Los demócratas apuestan a reconstruir la amplia y diversa coalición que 12 años atrás consagró presidente a Obama, incluyendo a los jóvenes y a múltiples minorías, en especial los africanos-norteamericanos (cuyo voto puede resultar crucial por ejemplo en Florida), cuya posterior desarticulación constituyó uno de los factores que explican la derrota de Hillary Clinton en 2016.
El propio Obama irrumpió en el tramo final de la campaña como si fuera el candidato, con una agenda de eventos incluso más intensa que la de su excompañero de fórmula. En este sentido, resultó también crucial el papel de Kamala Harris, candidata a vicepresidenta y una de las figuras con mayor proyección para suceder a Biden (muchos pretenden que Michelle Obama también compita). La campaña estuvo centrada en feroces críticas al manejo de la pandemia, el desastre económico que generó, el cambio climático (negado por Trump a pesar de los incendios sin precedente que afectaron a los estados del oeste) y dos cuestiones derivadas de la nueva composición de la Corte: la amenaza de que se revierta el derecho al aborto (el famoso caso “Row versus Wade”) y que virtualmente quede desmembrado el Obamacare, la política de salud más igualitaria creada hace una década y que obliga a las aseguradoras a reconocer enfermedades preexistentes. Es tal la sensibilidad que esto produce entre los demócratas que ya solicitan que Biden envíe al Congreso, en caso de erigirse triunfador, un proyecto de ley para aumentar el número de los integrantes de la Corte y diluir la actual mayoría conservadora. La latinoamericanización de la política norteamericana es asombrosa.
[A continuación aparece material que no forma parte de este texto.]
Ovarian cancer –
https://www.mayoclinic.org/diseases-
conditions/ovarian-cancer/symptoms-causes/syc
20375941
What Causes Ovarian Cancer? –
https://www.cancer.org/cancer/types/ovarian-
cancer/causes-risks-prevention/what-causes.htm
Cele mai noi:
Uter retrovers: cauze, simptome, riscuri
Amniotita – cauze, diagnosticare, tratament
A pesar de que los números sugieren una mayor probabilidad de victoria para Biden, prevalece la cautela entre sus partidarios, en especial luego de la paliza que les propinó Trump hace cuatro años, y una moderada esperanza entre los republicanos, relacionada con el supuesto voto oculto (gente a la que en las encuestas le daría vergüenza admitir que votará por el presidente actualmente en ejercicio) y por la revitalización y el empoderamiento de los sectores religiosos más conservadores a partir de los cambios en la Corte y de los valores que impulsó Trump durante su gestión, que ratificó en campaña.
Desde el punto de vista sociodemográfico, en las grandes ciudades se apoya mayoritariamente a Biden, mientras que en las áreas rurales se inclinan por Trump. Los suburbios son territorios en pugna, con un aparente crecimiento en la intención de voto para Biden. El final está abierto: cada voto cuenta y la mirada está puesta tanto en los comicios presenciales del martes como en los votos adelantados y por correo.
Esta elección tiene el potencial de ser la última en muchos aspectos: seguramente, por una cuestión de edad, ni Trump ni Biden se presentarán nuevamente en el futuro; muy probablemente no volvamos a asistir a una contienda entre dos hombres blancos septuagenarios representando a los dos principales partidos y, esperemos, no habrá más pandemia la próxima vez que el pueblo norteamericano concurra a las urnas para elegir al que todavía es el líder más poderoso de este turbulento planeta.